---------- Text ----------

By these answers that is not a great website it seems if you want an answer for your scientific question.
The answers that you quote are vague, terms are undefined, the information is incomplete and some information is wrong. In other words: the question is not very scientifically answered. One example: light from a CFL tube can be perfectly white, even very high CRI, and yet the spectrum is a bunch of discrete peaks, most wavelengths in the visible spectrum are prety much absent.
Black is the absence of all colors, they are all absorbed into a black body and nothing reflected hence no color to see. White is the presence of all colors, nothing absorbed.
Hey I’m just doing the best I can with what I have to work with, I’m not even close to a scientist. Like old Forrest Gump, I’m not a real smart man.
I’m just throwing out some ideas against the wall to see if anything will stick.
Back to the ole’ drawing board I guess for me…… …
But I truly am interested in the true definition / meaning of white light.
If it is not…. “White light is a balance of all the wavelengths (colors) of visible light: Red, Orange, Yellow, Green, Blue, Indigo, and Violet, the same colors and order of rainbows”. …… what is it?

----------

__Aim of the task__. Change "wall" to "fence" in the part of the post starting at "Hey I’m just" and ending at "of white light.", and write that part out again. The listing is separate material and unrelated to the post.

---------- Information shown ----------

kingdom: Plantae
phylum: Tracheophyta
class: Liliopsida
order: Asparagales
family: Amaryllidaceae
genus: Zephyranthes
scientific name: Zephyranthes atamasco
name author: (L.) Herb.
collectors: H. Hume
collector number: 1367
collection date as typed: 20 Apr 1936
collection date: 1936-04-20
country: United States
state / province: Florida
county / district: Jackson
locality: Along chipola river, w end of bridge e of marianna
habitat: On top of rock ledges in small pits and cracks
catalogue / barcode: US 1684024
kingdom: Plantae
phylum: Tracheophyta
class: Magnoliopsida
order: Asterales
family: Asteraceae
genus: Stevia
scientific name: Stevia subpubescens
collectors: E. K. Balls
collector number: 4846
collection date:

----------

__Exercise solution__.
Hey I’m just doing the best I can with what I have to work with, I’m not even close to a scientist. Like old Forrest Gump, I’m not a real smart man.
I’m just throwing out some ideas against the fence to see if anything will stick.
Back to the ole’ drawing board I guess for me…… …
But I truly am interested in the true definition / meaning of white light.